(Bounding box coordinate data)

+++

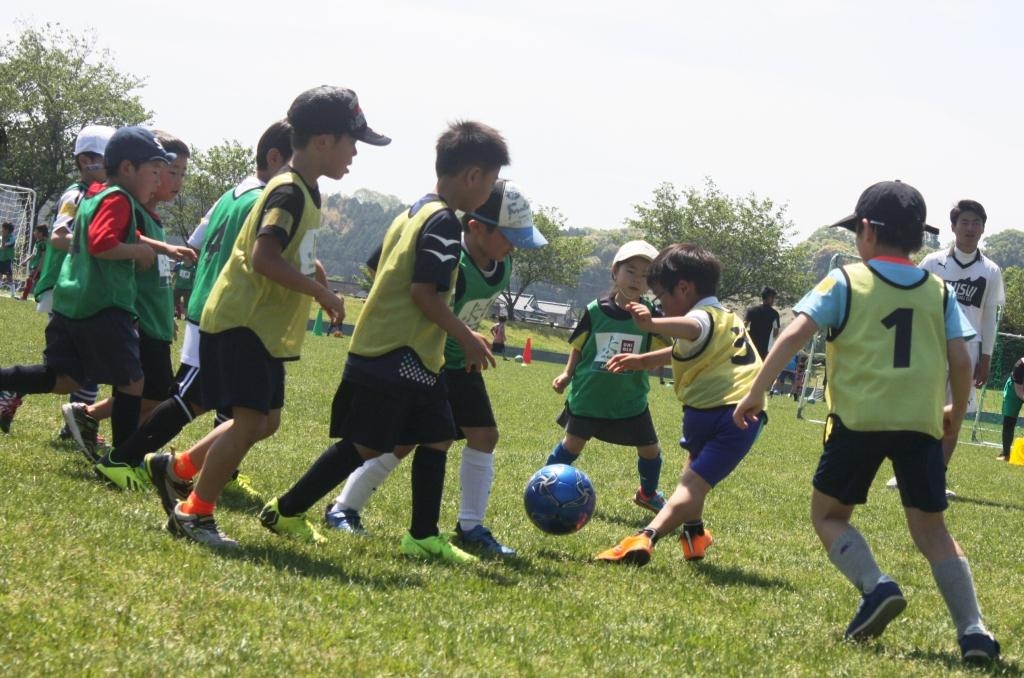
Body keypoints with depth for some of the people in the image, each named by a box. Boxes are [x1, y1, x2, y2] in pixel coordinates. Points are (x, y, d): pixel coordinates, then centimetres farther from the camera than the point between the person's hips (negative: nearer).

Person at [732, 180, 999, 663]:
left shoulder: (845, 282, 2)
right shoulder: (939, 292, 10)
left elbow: (794, 335, -7)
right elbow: (961, 362, 4)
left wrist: (756, 392, -3)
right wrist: (956, 412, 22)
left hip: (859, 419, -3)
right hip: (921, 424, 3)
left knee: (828, 514, 14)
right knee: (930, 528, 11)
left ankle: (875, 586, -12)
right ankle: (972, 629, -5)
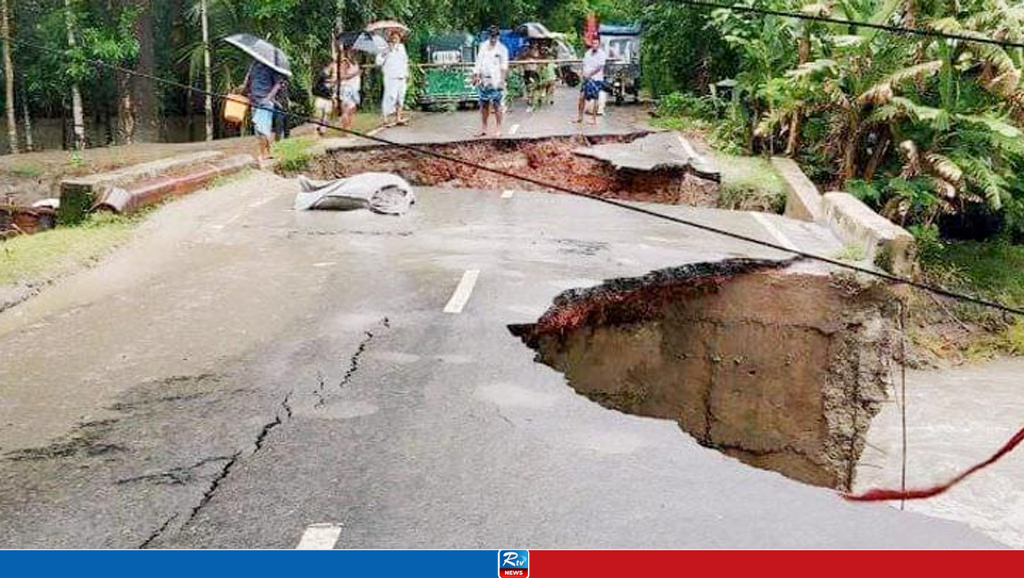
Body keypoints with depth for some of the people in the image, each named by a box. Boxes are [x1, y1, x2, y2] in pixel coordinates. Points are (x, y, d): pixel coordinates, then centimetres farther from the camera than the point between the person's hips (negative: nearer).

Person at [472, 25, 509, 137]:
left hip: (496, 82, -5)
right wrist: (476, 75, 8)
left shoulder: (502, 49, -1)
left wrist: (502, 79, -15)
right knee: (484, 105, 9)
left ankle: (498, 129, 1)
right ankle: (483, 129, 17)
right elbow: (478, 62, 16)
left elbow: (504, 66, -6)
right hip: (484, 80, 5)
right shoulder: (483, 47, 12)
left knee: (496, 105, -5)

+++

**Assignment**.
Copy the rows unchanged, beginning at the line that has "left wrist: (502, 79, -15)" and continuing through the end of the rows.

**Output of the task**.
left wrist: (502, 79, -15)
right knee: (484, 105, 9)
left ankle: (498, 129, 1)
right ankle: (483, 129, 17)
right elbow: (478, 62, 16)
left elbow: (504, 66, -6)
right hip: (484, 80, 5)
right shoulder: (483, 47, 12)
left knee: (496, 105, -5)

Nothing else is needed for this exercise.